A couple of days ago, I posted about my aniamls, both wild and farm. I mentioned how I restrained myself from naming the woodchucks and the other wild babies for a few reasons.
So this morning when I got up with the little man, I wondered over to the front door and watched "the woodchuck" munching on grass in my front yard. I little closer to the road than i would have liked but, he is not my pet and he has free will. I watched him eat for a few minutes, was happy he was there and went to get breakfast.
A while later, when Roy was up and getting ready to leave for work, I let Snowy out the front door on her line and saw the woodchuck laying in the road, hit by a car. I was so absolutely sad - I had just been watching him eat and enjoying the fact that he chose to eat my grass and let me watch him. It had made me happy, as it does every day. And now he was gone, in a span of just a hour.
I told Roy about him and that I had just been watching him. Roy said "I'm sorry. Sometimes it is just a cruel world."
This was a big woodchuck. There is no way that you could be driving down the road and a) not see him and, b) not feel something when you hit him. I just wonder about the kind of people who can just go on driving without stopping. Or, I am reminded of another time when I saw an empty tow truck hit a deer and while the poor deer was laying on the side of the road, thrashing in pain, the guy was more concerned about his undercarriage. Not that he could have done anything to ease the pain of the deer, unless he happened to have a gun. In fact, there was not much he could have done but it just seemed so heartless to me to now even show a bit of concern and glance in the deer’s direction.
Roy went out to the road in his good work clothes with the snow shovel and moved the woodchuck to the field tall with weeds and flowers across the road. We both noticed that when we saw the woodchucks belly, that it was in fact a girl and that she had babies somewhere. I only hope that the other woodchucks I have seen around the same outbuilding are her babies and they are all old enough to survive on their own. I will mention it to my neighbor in hopes that she will keep an eye out for them.
But Roy is right, this is a cruel world. I know it is also full of good and wonderful things and that the laws of nature include death. It just seems so wrong when that death comes not from a natural predator, but from a speeding sport utility.

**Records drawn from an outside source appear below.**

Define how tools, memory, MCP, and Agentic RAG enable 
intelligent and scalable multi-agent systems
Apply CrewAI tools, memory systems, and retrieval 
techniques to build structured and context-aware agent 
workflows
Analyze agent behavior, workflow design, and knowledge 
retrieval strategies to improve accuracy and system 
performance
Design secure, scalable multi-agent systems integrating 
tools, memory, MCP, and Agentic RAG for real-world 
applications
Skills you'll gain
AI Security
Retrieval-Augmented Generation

This incident and I think a buildup of other small incidents that strike a sour note with me, have confirmed my recent thoughts that we are not far enough out. This area, although agricultural, is turning suburban. Not that we are moving any time soon - we love it here. But some day, we might want to go out where the roads are dirt, you don't have to worry about the neighbors teenagers hanging around, and you might not have to worry about Crosstown development coming to destroy the landscape with cheaply built modern houses. At least not in my lifetime, hopefully.
This cruel world makes me cynical.
I do not necessarily think this is a bad thing.